EXTRAIT
********************

Il faut bien comprendre que les raisons de ces bombardements sont exactement les mêmes que celle de la passivité de l’ONU pendant trois ans. Il s’agit de faire accepter un plan de partition de la Bosnie, d’ailleurs encore en retrait par rapport aux précédents (par exemple l’abandon de l’enclave de Gorazde, ou l’élargissement du couloir de Brcko). Après avoir essayé toutes les tentatives diplomatiques et être arrivé dans une impasse, il s’agit de donner une grosse claque aux Tchetniks pour les conduire à être raisonnables et accepter ce qu’ils refusaient jusqu’ là. Milosevic est d’accord, même le boucher Mladic s’y résigne, seul Karadzic s’obstine : on va le faire plier par la force. Le but n’est pas de le battre militairement, mais de l’amener à accepter ce qu’il refuse actuellement.

 

Mais l’objectif n’est pas antifasciste, c’est celui d’un accord de partition de la Bosnie sur une base nationale et ethnique, qui entérine la Grande Serbie (avec autorisation pour les Serbes de Bosnie de la rejoindre) et d’un autre côté une Bosnie croupion largement dépendante de la Croatie.
Les objectifs des grandes puissances impérialistes sont constants : retrouver le calme (sinon la paix) dans une région instable, en soutenant des régimes forts même s’ils sont peu présentables. Le tout pour pouvoir reprendre les affaires sur une base apurée (sans mauvais jeu de mots).
En aucun cas ils ne peuvent mettre en place une paix durable : leur objectif n’est pas l’intérêt des peuples, mais celui des grands patrons et des zones d’influence politiques et militaires. Quand on prône le libéralisme et le marché, la concurrence et la guerre économique, comment pourrait-on développer l’amitié entre les peuples, la solidarité et la résolution des conflits ? Rappelons-le : une des causes majeure de la guerre et des barbaries actuelles se trouve dans la crise économique subie dans la Yougoslavie depuis les années 70. Déjà capitaliste et libérale, endettée à mort, soumise aux diktats du FMI et complétement ouverte aux capitaux étrangers, c’est le fumier sur lequel a poussé le nationalisme.
La séparation « démocratique et pacifique » proposée par les USA (et imposée par les canons de 155 dont les français) n’a aucune chance d’avenir. Elle ne peut conduire qu’à une nouvelle situation de misère et de conflits, à brève ou moyenne échéance.

Les Bosniaques nouveaux Palestiniens

La situation s’apparente de plus en plus à celle de la Palestine, à la formation (sous la coupe des grandes puissances impérialistes) d’un état soumis entre deux états nationalistes et fascisants.

********************

DONNÉES FOURNIES

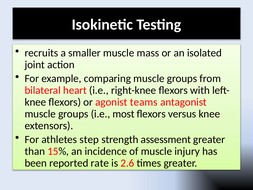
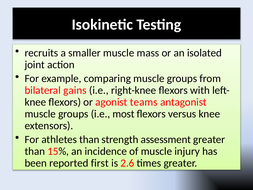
heart: heart -> gains
athletes step: step -> than
rate: rate -> first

********************

TRAVAUX ÉCRITS
**A.** Reprenez l'extrait de « En aucun cas » à « poussé le nationalisme. » en remplaçant « grands patrons » par « grandes entreprises ».
**B.** Répondez brièvement d'après l'extrait :
(i) Quelle enclave le plan de partition prévoit-il d'abandonner ?
(ii) Depuis quand la Yougoslavie subit-elle une crise économique ?
(iii) À la situation de quel pays celle de la Bosnie est-elle comparée ?

CORRIGÉS
**A.**
En aucun cas ils ne peuvent mettre en place une paix durable : leur objectif n’est pas l’intérêt des peuples, mais celui des grandes entreprises et des zones d’influence politiques et militaires. Quand on prône le libéralisme et le marché, la concurrence et la guerre économique, comment pourrait-on développer l’amitié entre les peuples, la solidarité et la résolution des conflits ? Rappelons-le : une des causes majeure de la guerre et des barbaries actuelles se trouve dans la crise économique subie dans la Yougoslavie depuis les années 70. Déjà capitaliste et libérale, endettée à mort, soumise aux diktats du FMI et complétement ouverte aux capitaux étrangers, c’est le fumier sur lequel a poussé le nationalisme.

**B.**
(i) L'enclave de Gorazde.
(ii) Depuis les années 70.
(iii) À celle de la Palestine.